When your hearts’ light goes dim, one must rely on backbone strength.

Hopefully, and thankfully in my case, I seem to carry some kind of reserve there, in my backbone.

I’m speaking metaphorically of course but I really think were they to test the bone density back there, mine would blow them away.

We all.. all of us in the MS contingent, have backbone.

It comes, I think, from living in the unknown.

We count on CHANGE as the most reliable event in our lives.

Yep, this ain’t no game for wimps.

Usually, I’m prone to go galloping off to the high road and find the little place inside this challenge that actually DOES move me toward WHOLE depending on my point-of-view.

Today, I am just going to let myself rest in what IS… not expend any energy moving it toward any other nicer ground.

My optimism saves me.

And changes me.

And I am blessed beyond words to have it.

But today..today I am just to damn spent to do any psychic machinations to locate the rose colored glasses though I know I look really good in them..

Today, I will let my friend drive me to a doctors’ appointment with the wheelchair waiting when we get there because there are too many long halls to negotiate and I will let her push me (new experience for us) to the office,

I will lay out my full history once again like an outfit on the bed before school the next day.

I’ll brave the horrid fluorescent lights and perhaps prickly nurses’ assistant and become my best advocate one more time.

Because we always need practice, don’t we?

And THEN I’ll have lunch with two new and fabulous friends who I am beginning to love already.

They also have BACKBONE as well as Primary Progressive MS.

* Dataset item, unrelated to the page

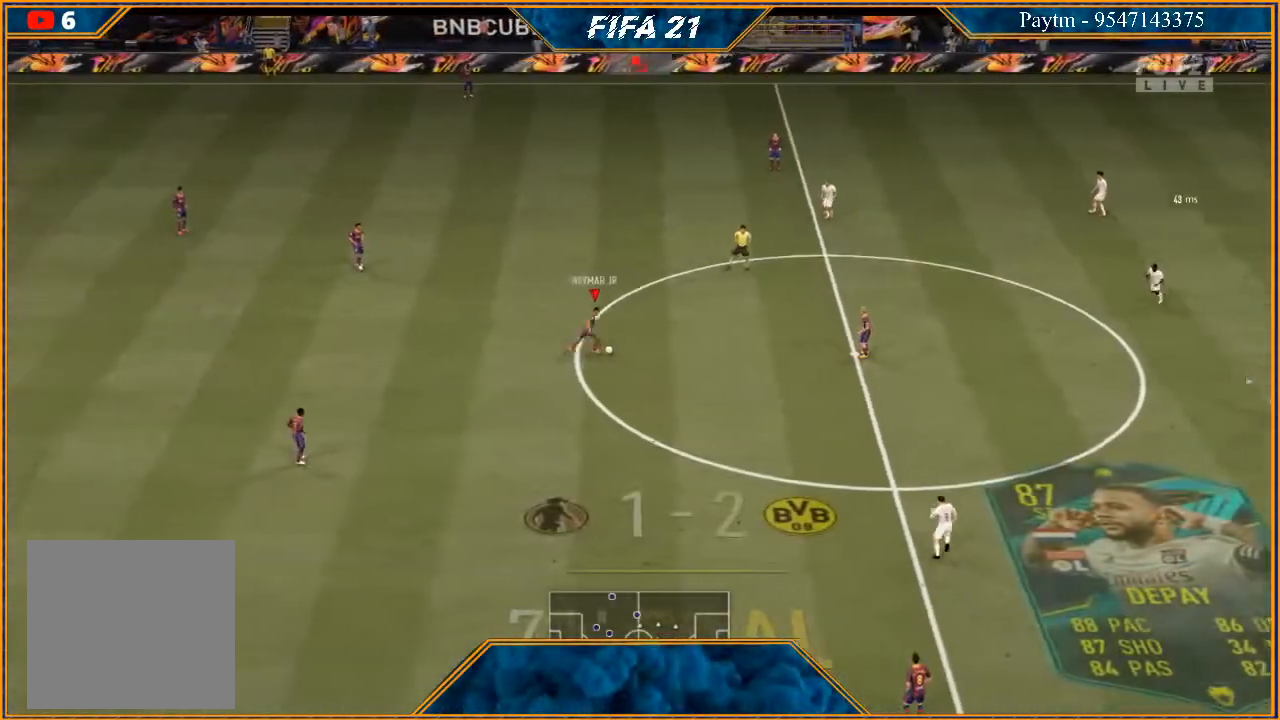
{"buttons": [], "left_stick": "right", "right_stick": "down", "events": [[100, "right_stick", "left"], [233, "right_stick", "center"], [433, "right_stick", "down"]]}
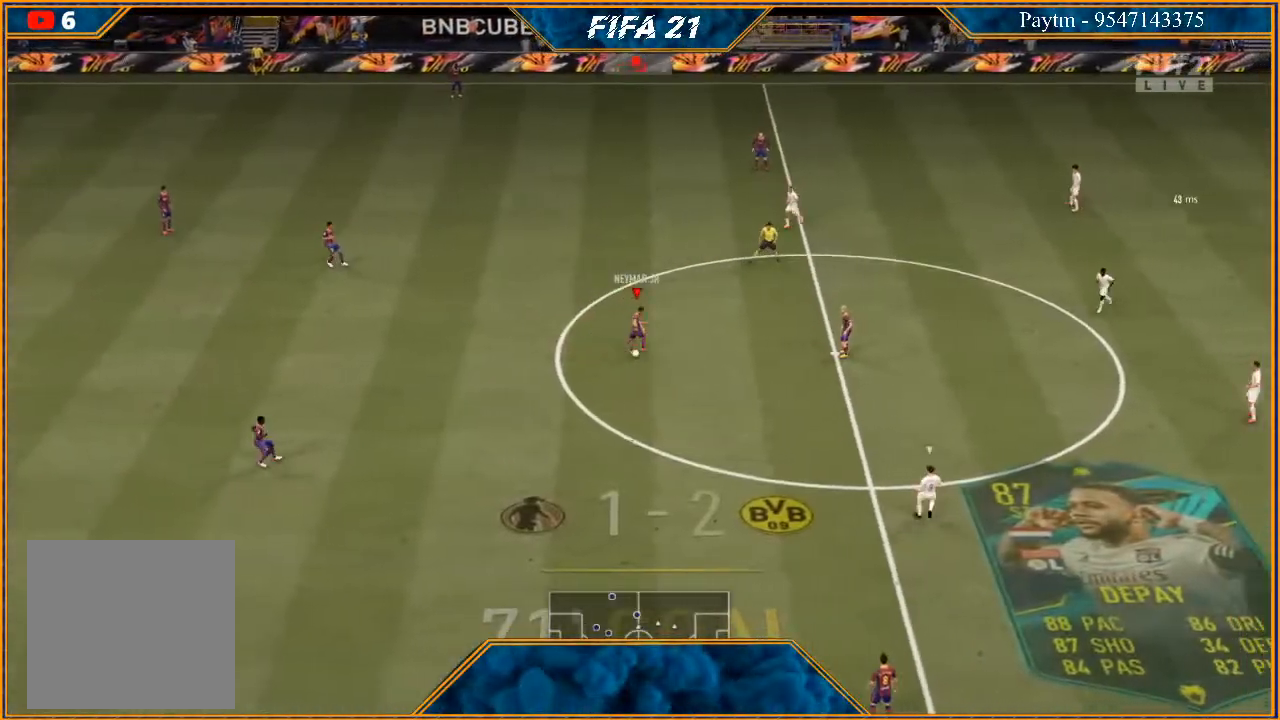
{"buttons": [], "left_stick": "down-right", "right_stick": "down", "events": [[100, "left_stick", "down-right"]]}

They are gorgeously ALIVE and GENUINE and BEAUTIFUL and SMART!

Except when they’re not..

I feel grateful, once again. to share this particular road of mine because after all is said and done, it is THE THEATER OF THE ABSURD to be sure but how utterly fabulous to turn just barely to my side and feel the preciousness of EMPATHY, COMPASSION and the gift of gifts: BEING SEEN TRULY!

Because, now and only now am I able to come forward without a costume.